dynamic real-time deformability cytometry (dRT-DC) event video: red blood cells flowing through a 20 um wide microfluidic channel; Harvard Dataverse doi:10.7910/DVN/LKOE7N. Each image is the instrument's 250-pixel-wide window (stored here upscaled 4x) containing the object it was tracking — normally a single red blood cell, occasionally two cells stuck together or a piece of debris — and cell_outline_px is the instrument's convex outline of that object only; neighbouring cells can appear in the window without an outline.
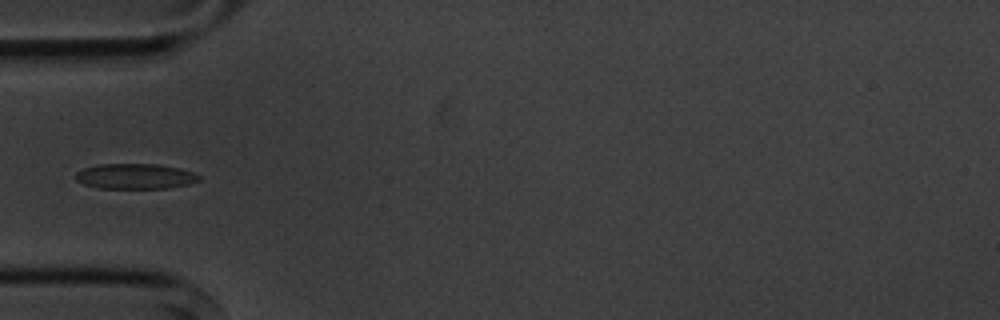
{"species": "common noctule bat (a hibernating species)", "species_latin": "Nyctalus noctula", "temperature_condition": "cold", "stored_images_in_passage": 2, "camera_frame_rate_fps": 3000, "um_per_image_px": 0.085, "animal": {"sex": "male", "body_mass_g": 20.1, "forearm_length_mm": 53.5}, "frame": {"image": 1, "passage_image": 2, "time_ms": 1.0, "image_size_px": [1000, 320], "cell_outline_px": [[200, 180], [188, 184], [168, 188], [100, 188], [84, 184], [76, 180], [76, 172], [84, 168], [100, 164], [156, 164], [180, 168], [192, 172], [200, 176]], "centroid_in_image_um": [11.5, 14.98], "position_along_channel_um": 73.5, "area_um2": 18.09}}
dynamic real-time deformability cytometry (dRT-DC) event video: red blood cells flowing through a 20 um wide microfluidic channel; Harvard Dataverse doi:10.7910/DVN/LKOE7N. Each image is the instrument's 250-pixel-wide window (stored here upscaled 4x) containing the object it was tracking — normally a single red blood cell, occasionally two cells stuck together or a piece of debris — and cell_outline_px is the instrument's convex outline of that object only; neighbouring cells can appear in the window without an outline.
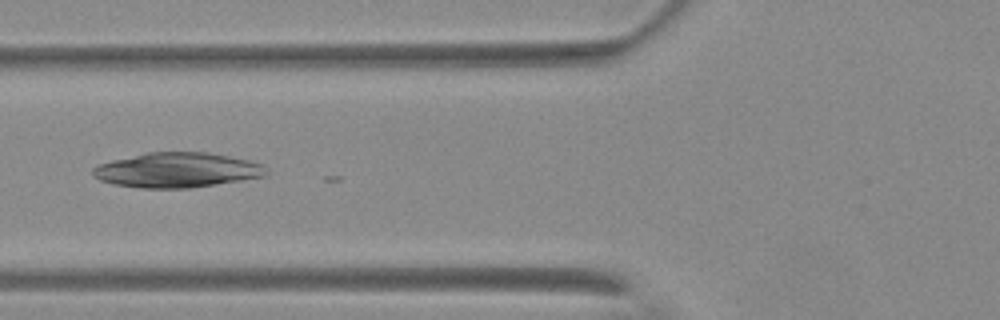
{"species": "Egyptian fruit bat (a non-hibernating species)", "species_latin": "Rousettus aegyptiacus", "temperature_condition": "warm", "stored_images_in_passage": 6, "camera_frame_rate_fps": 3000, "um_per_image_px": 0.085, "animal": {"sex": "female"}, "frame": {"image": 1, "passage_image": 5, "time_ms": 6.333, "image_size_px": [1000, 320], "cell_outline_px": [[264, 176], [216, 184], [188, 188], [140, 188], [116, 184], [100, 180], [92, 172], [92, 168], [96, 164], [144, 152], [208, 152], [248, 160], [264, 164]], "centroid_in_image_um": [15.0, 14.44], "position_along_channel_um": 110.8, "area_um2": 35.03}}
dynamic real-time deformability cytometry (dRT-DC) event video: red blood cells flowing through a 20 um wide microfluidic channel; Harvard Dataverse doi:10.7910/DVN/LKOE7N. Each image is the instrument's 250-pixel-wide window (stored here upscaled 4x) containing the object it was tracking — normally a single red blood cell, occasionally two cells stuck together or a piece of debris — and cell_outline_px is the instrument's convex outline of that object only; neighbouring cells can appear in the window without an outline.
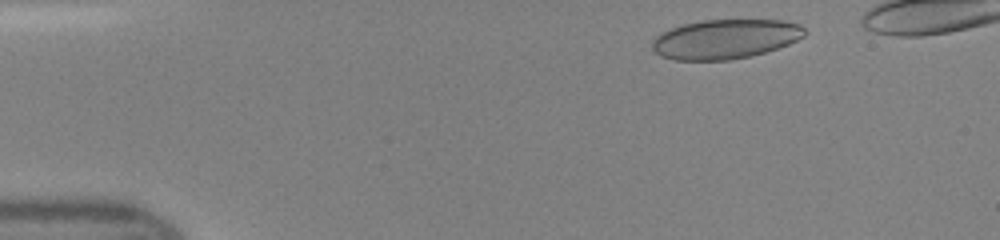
{"species": "human", "species_latin": "Homo sapiens", "temperature_condition": "room temperature", "stored_images_in_passage": 39, "camera_frame_rate_fps": 3000, "um_per_image_px": 0.085, "donor": {"sex": "female"}, "frame": {"image": 1, "passage_image": 2, "time_ms": 0.333, "image_size_px": [1000, 240], "cell_outline_px": [[808, 32], [804, 36], [788, 44], [764, 52], [748, 56], [728, 60], [676, 60], [660, 56], [652, 48], [652, 40], [660, 32], [684, 24], [700, 20], [784, 20], [800, 24]], "centroid_in_image_um": [61.64, 3.31], "position_along_channel_um": 23.4, "area_um2": 35.03}}
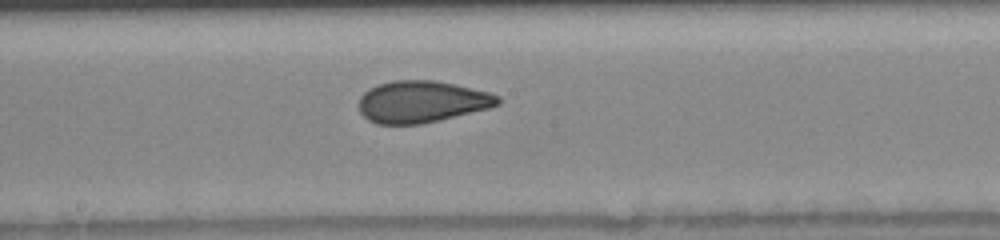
{"frame": {"image": 2, "passage_image": 21, "time_ms": 6.667, "image_size_px": [1000, 240], "cell_outline_px": [[500, 104], [488, 108], [420, 124], [376, 124], [368, 120], [360, 112], [360, 96], [368, 88], [392, 80], [436, 80], [456, 84], [488, 92], [500, 96]], "centroid_in_image_um": [35.83, 8.63], "position_along_channel_um": 212.4, "area_um2": 33.7}}
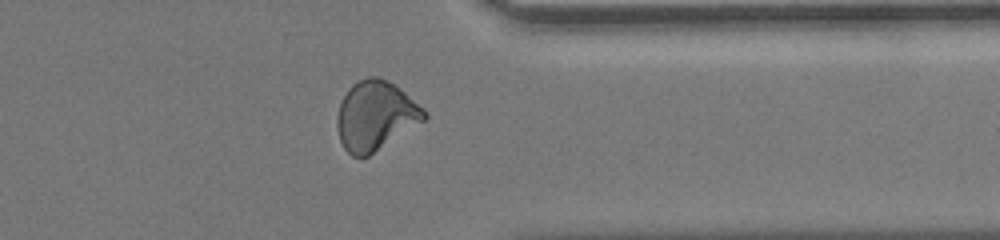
{"frame": {"image": 3, "passage_image": 33, "time_ms": 10.667, "image_size_px": [1000, 240], "cell_outline_px": [[428, 116], [424, 120], [368, 156], [352, 156], [344, 148], [340, 140], [336, 124], [336, 120], [340, 104], [348, 88], [356, 80], [368, 76], [380, 76], [388, 80], [400, 88], [424, 108], [428, 112]], "centroid_in_image_um": [31.91, 9.79], "position_along_channel_um": 379.5, "area_um2": 35.08}}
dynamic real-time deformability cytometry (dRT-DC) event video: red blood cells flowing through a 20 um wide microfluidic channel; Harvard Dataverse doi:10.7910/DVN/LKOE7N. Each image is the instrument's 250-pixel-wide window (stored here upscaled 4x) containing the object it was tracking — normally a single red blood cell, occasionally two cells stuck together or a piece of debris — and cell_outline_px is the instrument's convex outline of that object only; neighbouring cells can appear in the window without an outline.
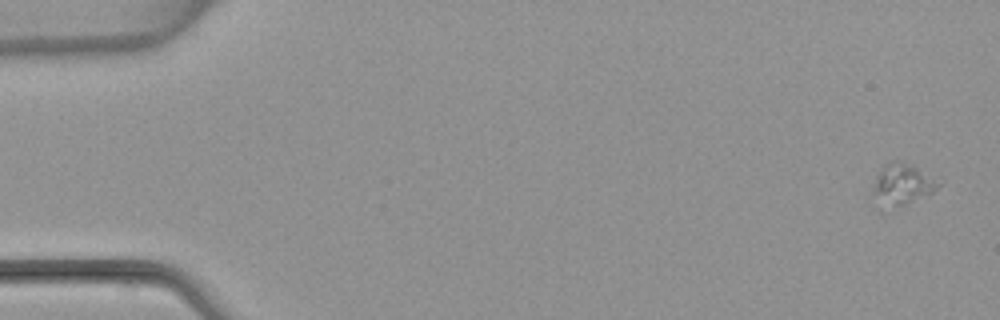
{"species": "common noctule bat (a hibernating species)", "species_latin": "Nyctalus noctula", "temperature_condition": "warm", "stored_images_in_passage": 6, "camera_frame_rate_fps": 3000, "um_per_image_px": 0.085, "animal": {"sex": "female", "body_mass_g": 22.7, "forearm_length_mm": 54.2}, "frame": {"image": 1, "passage_image": 1, "time_ms": 0.0, "image_size_px": [1000, 320], "cell_outline_px": [[940, 184], [932, 192], [900, 204], [896, 204], [872, 192], [872, 184], [880, 168], [888, 160], [896, 160], [908, 164], [916, 168]], "centroid_in_image_um": [76.66, 15.52], "position_along_channel_um": 8.3, "area_um2": 13.81}}
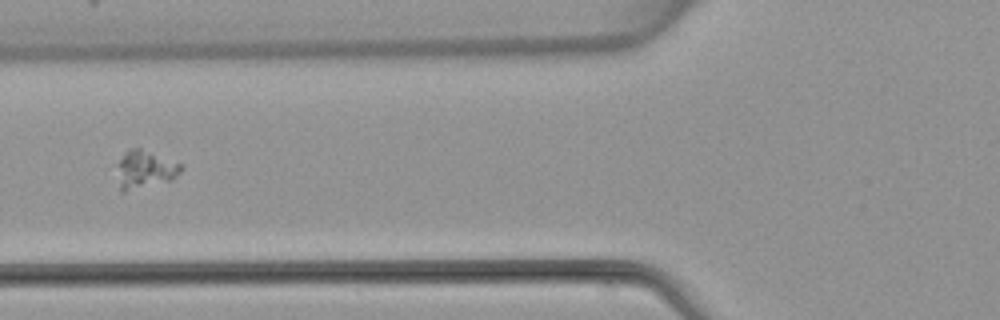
{"frame": {"image": 2, "passage_image": 5, "time_ms": 6.0, "image_size_px": [1000, 320], "cell_outline_px": [[184, 168], [172, 180], [124, 192], [120, 192], [116, 164], [124, 152], [132, 148], [140, 148], [184, 164]], "centroid_in_image_um": [12.32, 14.4], "position_along_channel_um": 113.5, "area_um2": 14.33}}
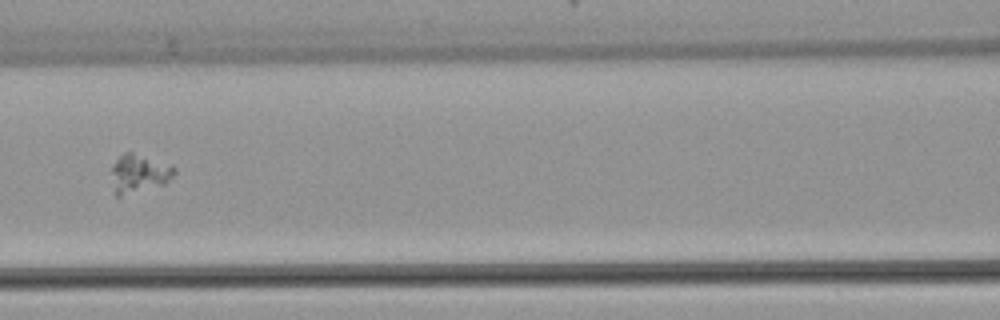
{"frame": {"image": 3, "passage_image": 6, "time_ms": 7.0, "image_size_px": [1000, 320], "cell_outline_px": [[176, 172], [164, 184], [120, 196], [116, 196], [112, 192], [112, 168], [116, 160], [124, 152], [132, 152], [176, 168]], "centroid_in_image_um": [11.76, 14.77], "position_along_channel_um": 154.8, "area_um2": 13.7}}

● Work to complete
Quote the preceding listing precisely and completely, omitting its images.

● The result
dynamic real-time deformability cytometry (dRT-DC) event video: red blood cells flowing through a 20 um wide microfluidic channel; Harvard Dataverse doi:10.7910/DVN/LKOE7N. Each image is the instrument's 250-pixel-wide window (stored here upscaled 4x) containing the object it was tracking — normally a single red blood cell, occasionally two cells stuck together or a piece of debris — and cell_outline_px is the instrument's convex outline of that object only; neighbouring cells can appear in the window without an outline.
{"species": "common noctule bat (a hibernating species)", "species_latin": "Nyctalus noctula", "temperature_condition": "cold", "stored_images_in_passage": 2, "camera_frame_rate_fps": 3000, "um_per_image_px": 0.085, "animal": {"sex": "male", "body_mass_g": 20.1, "forearm_length_mm": 53.5}, "frame": {"image": 1, "passage_image": 2, "time_ms": 1.0, "image_size_px": [1000, 320], "cell_outline_px": [[200, 180], [188, 184], [168, 188], [100, 188], [84, 184], [76, 180], [76, 172], [84, 168], [100, 164], [156, 164], [180, 168], [192, 172], [200, 176]], "centroid_in_image_um": [11.5, 14.98], "position_along_channel_um": 73.5, "area_um2": 18.09}}
dynamic real-time deformability cytometry (dRT-DC) event video: red blood cells flowing through a 20 um wide microfluidic channel; Harvard Dataverse doi:10.7910/DVN/LKOE7N. Each image is the instrument's 250-pixel-wide window (stored here upscaled 4x) containing the object it was tracking — normally a single red blood cell, occasionally two cells stuck together or a piece of debris — and cell_outline_px is the instrument's convex outline of that object only; neighbouring cells can appear in the window without an outline.
{"species": "Egyptian fruit bat (a non-hibernating species)", "species_latin": "Rousettus aegyptiacus", "temperature_condition": "warm", "stored_images_in_passage": 6, "camera_frame_rate_fps": 3000, "um_per_image_px": 0.085, "animal": {"sex": "female"}, "frame": {"image": 1, "passage_image": 5, "time_ms": 6.333, "image_size_px": [1000, 320], "cell_outline_px": [[264, 176], [216, 184], [188, 188], [140, 188], [116, 184], [100, 180], [92, 172], [92, 168], [96, 164], [144, 152], [208, 152], [248, 160], [264, 164]], "centroid_in_image_um": [15.0, 14.44], "position_along_channel_um": 110.8, "area_um2": 35.03}}
dynamic real-time deformability cytometry (dRT-DC) event video: red blood cells flowing through a 20 um wide microfluidic channel; Harvard Dataverse doi:10.7910/DVN/LKOE7N. Each image is the instrument's 250-pixel-wide window (stored here upscaled 4x) containing the object it was tracking — normally a single red blood cell, occasionally two cells stuck together or a piece of debris — and cell_outline_px is the instrument's convex outline of that object only; neighbouring cells can appear in the window without an outline.
{"species": "human", "species_latin": "Homo sapiens", "temperature_condition": "room temperature", "stored_images_in_passage": 39, "camera_frame_rate_fps": 3000, "um_per_image_px": 0.085, "donor": {"sex": "female"}, "frame": {"image": 1, "passage_image": 2, "time_ms": 0.333, "image_size_px": [1000, 240], "cell_outline_px": [[808, 32], [804, 36], [788, 44], [764, 52], [748, 56], [728, 60], [676, 60], [660, 56], [652, 48], [652, 40], [660, 32], [684, 24], [700, 20], [784, 20], [800, 24]], "centroid_in_image_um": [61.64, 3.31], "position_along_channel_um": 23.4, "area_um2": 35.03}}
{"frame": {"image": 2, "passage_image": 21, "time_ms": 6.667, "image_size_px": [1000, 240], "cell_outline_px": [[500, 104], [488, 108], [420, 124], [376, 124], [368, 120], [360, 112], [360, 96], [368, 88], [392, 80], [436, 80], [456, 84], [488, 92], [500, 96]], "centroid_in_image_um": [35.83, 8.63], "position_along_channel_um": 212.4, "area_um2": 33.7}}
{"frame": {"image": 3, "passage_image": 33, "time_ms": 10.667, "image_size_px": [1000, 240], "cell_outline_px": [[428, 116], [424, 120], [368, 156], [352, 156], [344, 148], [340, 140], [336, 124], [336, 120], [340, 104], [348, 88], [356, 80], [368, 76], [380, 76], [388, 80], [400, 88], [424, 108], [428, 112]], "centroid_in_image_um": [31.91, 9.79], "position_along_channel_um": 379.5, "area_um2": 35.08}}
dynamic real-time deformability cytometry (dRT-DC) event video: red blood cells flowing through a 20 um wide microfluidic channel; Harvard Dataverse doi:10.7910/DVN/LKOE7N. Each image is the instrument's 250-pixel-wide window (stored here upscaled 4x) containing the object it was tracking — normally a single red blood cell, occasionally two cells stuck together or a piece of debris — and cell_outline_px is the instrument's convex outline of that object only; neighbouring cells can appear in the window without an outline.
{"species": "common noctule bat (a hibernating species)", "species_latin": "Nyctalus noctula", "temperature_condition": "warm", "stored_images_in_passage": 6, "camera_frame_rate_fps": 3000, "um_per_image_px": 0.085, "animal": {"sex": "female", "body_mass_g": 22.7, "forearm_length_mm": 54.2}, "frame": {"image": 1, "passage_image": 1, "time_ms": 0.0, "image_size_px": [1000, 320], "cell_outline_px": [[940, 184], [932, 192], [900, 204], [896, 204], [872, 192], [872, 184], [880, 168], [888, 160], [896, 160], [908, 164], [916, 168]], "centroid_in_image_um": [76.66, 15.52], "position_along_channel_um": 8.3, "area_um2": 13.81}}
{"frame": {"image": 2, "passage_image": 5, "time_ms": 6.0, "image_size_px": [1000, 320], "cell_outline_px": [[184, 168], [172, 180], [124, 192], [120, 192], [116, 164], [124, 152], [132, 148], [140, 148], [184, 164]], "centroid_in_image_um": [12.32, 14.4], "position_along_channel_um": 113.5, "area_um2": 14.33}}
{"frame": {"image": 3, "passage_image": 6, "time_ms": 7.0, "image_size_px": [1000, 320], "cell_outline_px": [[176, 172], [164, 184], [120, 196], [116, 196], [112, 192], [112, 168], [116, 160], [124, 152], [132, 152], [176, 168]], "centroid_in_image_um": [11.76, 14.77], "position_along_channel_um": 154.8, "area_um2": 13.7}}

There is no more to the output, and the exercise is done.